Furthermore, that family unit might temporarily relocate to the UK because the Commonwealth citizen won a three-year job contract there. Upon completion, they return to Guyana, their country of domicile. For the adults to vote in elections here, even though Guyana had become their place of domicile, they would still have to wait a year before they can register to vote.
By only referring to the residency requirement of one year immediately prior to the registration date, GECOM is allowing Commonwealth citizens to register to vote who are ‘not so qualified’, to use the language of Article 159(2). That could have all kinds of consequences for the accuracy of the voters list and consequently the integrity of any elections held and ultimately, the result.
The reality is that domicile is not emblazoned on the forehead of someone and so is not something that a GECOM registration staff can discern when a Commonwealth citizen walks in to a GECOM office. It is acquired over a period of time and in combination with other events and circumstances. Some countries like Pakistan or Indonesia, for example, do issue a Certificate of Domicile, but that would be a function more for the GRO than for GECOM; in such a case, upon presentation of such a certificate, not unlike a Guyanese with a Birth Certificate of Passport, the Commonwealth citizen who has decided to make the fastest growing economy in the Hemisphere his domicile of choice, could then be easily registered to vote.

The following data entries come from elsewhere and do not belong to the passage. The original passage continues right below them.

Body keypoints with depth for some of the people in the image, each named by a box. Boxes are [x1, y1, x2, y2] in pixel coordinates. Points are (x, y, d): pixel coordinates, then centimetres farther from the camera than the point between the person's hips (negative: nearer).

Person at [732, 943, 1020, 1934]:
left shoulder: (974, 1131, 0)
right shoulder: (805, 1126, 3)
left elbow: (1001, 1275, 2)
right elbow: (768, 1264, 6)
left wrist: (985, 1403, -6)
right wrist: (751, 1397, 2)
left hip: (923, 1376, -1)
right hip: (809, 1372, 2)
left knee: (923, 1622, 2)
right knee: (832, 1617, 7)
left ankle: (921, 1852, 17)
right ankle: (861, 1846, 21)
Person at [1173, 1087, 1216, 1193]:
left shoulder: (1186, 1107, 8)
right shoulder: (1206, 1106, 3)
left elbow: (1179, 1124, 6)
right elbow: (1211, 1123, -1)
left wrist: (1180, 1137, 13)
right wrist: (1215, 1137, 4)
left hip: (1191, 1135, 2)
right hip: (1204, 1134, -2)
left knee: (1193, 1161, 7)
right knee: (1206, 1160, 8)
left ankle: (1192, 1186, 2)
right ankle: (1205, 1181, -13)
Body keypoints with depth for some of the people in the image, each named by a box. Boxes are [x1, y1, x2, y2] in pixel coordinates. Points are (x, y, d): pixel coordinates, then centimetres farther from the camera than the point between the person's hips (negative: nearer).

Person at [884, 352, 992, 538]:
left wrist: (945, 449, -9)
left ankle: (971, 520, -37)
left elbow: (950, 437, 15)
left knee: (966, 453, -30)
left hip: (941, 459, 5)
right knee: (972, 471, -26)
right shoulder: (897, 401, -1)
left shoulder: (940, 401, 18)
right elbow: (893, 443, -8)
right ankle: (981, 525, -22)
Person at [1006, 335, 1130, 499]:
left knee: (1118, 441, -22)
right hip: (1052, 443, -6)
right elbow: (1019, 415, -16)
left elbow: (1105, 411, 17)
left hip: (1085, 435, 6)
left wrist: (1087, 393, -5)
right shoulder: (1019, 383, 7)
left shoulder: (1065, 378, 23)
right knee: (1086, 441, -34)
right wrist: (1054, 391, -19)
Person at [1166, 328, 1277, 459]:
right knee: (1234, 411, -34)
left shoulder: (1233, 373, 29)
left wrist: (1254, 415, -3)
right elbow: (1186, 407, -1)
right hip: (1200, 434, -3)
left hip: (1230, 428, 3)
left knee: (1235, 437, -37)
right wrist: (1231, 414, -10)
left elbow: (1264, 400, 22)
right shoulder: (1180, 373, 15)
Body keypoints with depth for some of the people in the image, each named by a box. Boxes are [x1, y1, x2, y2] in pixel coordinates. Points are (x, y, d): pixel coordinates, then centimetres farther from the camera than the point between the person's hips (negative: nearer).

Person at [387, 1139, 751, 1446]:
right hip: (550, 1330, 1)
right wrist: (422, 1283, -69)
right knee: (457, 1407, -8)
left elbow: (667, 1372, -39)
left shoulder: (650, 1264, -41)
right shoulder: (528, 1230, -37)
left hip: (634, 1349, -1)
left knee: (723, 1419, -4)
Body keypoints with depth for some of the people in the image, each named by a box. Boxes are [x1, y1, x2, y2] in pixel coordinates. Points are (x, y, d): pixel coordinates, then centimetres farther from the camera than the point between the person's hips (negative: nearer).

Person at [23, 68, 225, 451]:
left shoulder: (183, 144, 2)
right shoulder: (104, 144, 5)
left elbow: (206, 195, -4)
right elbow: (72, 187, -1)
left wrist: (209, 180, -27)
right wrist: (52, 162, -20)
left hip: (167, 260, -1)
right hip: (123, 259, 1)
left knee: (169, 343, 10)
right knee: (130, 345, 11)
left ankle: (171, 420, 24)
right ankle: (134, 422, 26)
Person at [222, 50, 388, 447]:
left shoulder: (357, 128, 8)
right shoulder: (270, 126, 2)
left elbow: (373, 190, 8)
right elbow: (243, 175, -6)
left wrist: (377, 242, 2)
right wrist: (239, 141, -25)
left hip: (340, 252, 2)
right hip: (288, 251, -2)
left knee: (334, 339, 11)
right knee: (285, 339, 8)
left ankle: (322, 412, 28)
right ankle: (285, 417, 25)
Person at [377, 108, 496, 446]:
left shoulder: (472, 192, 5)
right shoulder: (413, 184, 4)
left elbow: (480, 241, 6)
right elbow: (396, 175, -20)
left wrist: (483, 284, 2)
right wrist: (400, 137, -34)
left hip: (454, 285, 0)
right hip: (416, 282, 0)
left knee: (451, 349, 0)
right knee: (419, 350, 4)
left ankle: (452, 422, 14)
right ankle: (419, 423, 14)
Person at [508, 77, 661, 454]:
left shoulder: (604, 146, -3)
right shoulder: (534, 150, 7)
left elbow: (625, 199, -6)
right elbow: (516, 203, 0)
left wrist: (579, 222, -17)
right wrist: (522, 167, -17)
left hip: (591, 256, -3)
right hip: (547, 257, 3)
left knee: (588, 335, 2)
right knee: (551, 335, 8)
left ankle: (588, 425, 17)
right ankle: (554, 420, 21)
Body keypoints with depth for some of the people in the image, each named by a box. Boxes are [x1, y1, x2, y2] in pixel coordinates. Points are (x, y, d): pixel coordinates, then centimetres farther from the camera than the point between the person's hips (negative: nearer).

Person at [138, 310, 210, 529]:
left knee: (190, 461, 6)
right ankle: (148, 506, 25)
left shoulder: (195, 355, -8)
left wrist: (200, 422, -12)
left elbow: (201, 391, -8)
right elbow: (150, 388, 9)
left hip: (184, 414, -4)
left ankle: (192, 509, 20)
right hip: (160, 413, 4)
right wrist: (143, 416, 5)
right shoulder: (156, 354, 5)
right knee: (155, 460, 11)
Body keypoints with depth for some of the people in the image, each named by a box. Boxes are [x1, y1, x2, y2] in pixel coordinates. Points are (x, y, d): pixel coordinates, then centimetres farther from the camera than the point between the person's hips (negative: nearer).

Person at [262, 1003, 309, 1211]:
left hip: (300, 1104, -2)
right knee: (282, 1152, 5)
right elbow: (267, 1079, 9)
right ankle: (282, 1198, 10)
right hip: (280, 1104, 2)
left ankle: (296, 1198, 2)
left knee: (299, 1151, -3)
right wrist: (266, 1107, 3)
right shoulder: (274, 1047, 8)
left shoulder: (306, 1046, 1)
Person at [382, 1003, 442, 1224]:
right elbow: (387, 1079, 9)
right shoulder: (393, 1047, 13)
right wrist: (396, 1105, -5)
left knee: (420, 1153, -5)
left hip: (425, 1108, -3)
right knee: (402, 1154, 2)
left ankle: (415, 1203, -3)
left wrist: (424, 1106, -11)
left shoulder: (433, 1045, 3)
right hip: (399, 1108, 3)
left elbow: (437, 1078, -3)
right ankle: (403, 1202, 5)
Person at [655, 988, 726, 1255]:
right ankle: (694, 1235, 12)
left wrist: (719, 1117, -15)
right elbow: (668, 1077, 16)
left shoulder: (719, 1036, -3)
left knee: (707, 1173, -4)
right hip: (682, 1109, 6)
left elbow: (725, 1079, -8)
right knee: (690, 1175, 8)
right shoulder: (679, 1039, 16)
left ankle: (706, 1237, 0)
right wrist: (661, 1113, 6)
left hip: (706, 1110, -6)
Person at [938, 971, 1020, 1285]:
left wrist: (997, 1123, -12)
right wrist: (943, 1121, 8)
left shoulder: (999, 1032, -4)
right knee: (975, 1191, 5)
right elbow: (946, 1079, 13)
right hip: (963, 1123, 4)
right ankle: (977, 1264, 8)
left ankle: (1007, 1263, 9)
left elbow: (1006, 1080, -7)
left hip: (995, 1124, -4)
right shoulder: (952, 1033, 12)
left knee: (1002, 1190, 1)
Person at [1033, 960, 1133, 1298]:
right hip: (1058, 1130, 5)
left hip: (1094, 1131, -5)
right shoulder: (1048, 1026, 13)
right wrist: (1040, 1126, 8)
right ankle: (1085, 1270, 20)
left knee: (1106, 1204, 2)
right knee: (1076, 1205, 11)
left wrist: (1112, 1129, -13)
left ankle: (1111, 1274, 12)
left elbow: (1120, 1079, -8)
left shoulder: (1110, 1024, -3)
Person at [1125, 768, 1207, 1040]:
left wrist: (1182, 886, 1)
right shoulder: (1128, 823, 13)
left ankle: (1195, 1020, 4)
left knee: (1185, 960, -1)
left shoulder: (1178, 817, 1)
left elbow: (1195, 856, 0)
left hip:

Were the requirement of the issuance of a Certificate of Domicile be regarded as onerous, time wasting, unnecessary, bureaucratic – whatever be the objection – another option would be to do away altogether with the requirement of domicile, and utilize instead a more measurable yardstick such as residence in Guyana for an uninterrupted period of five to seven years – what is required to acquire Guyanese citizenship. Neither would the grant of Guyanese citizenship instead of domicile be the solution, even if the residency requirement for either were to be similar and was met; this is because some persons might want the right to vote in their country of domicile, without the right to citizenship; others may be precluded under their existing citizenship from acquiring a second citizenship without relinquishing the existing one.
Still others like my friend Rawle Blackman – whether or not he is a dual citizen – would have us “follow pattern” some Commonwealth nations and remove altogether from our Constitution the right of Commonwealth citizens other than Guyanese to vote. This of course would burn our bridges with the 56-member organisation, which has over the years stood firm with us in support in a number of critical areas – the Guyana-Venezuela controversy, technical assistance and cooperation in the areas such as legislative reform, youth empowerment, parliamentary and electoral scrutiny – a price which I respectfully believe is too high to pay. Squandering such political capital is much easier than rebuilding it.
I look forward to GECOM, the administration, the Constitutional Reform Commission – whoever – using the five years between now and the next election to fix this anomaly.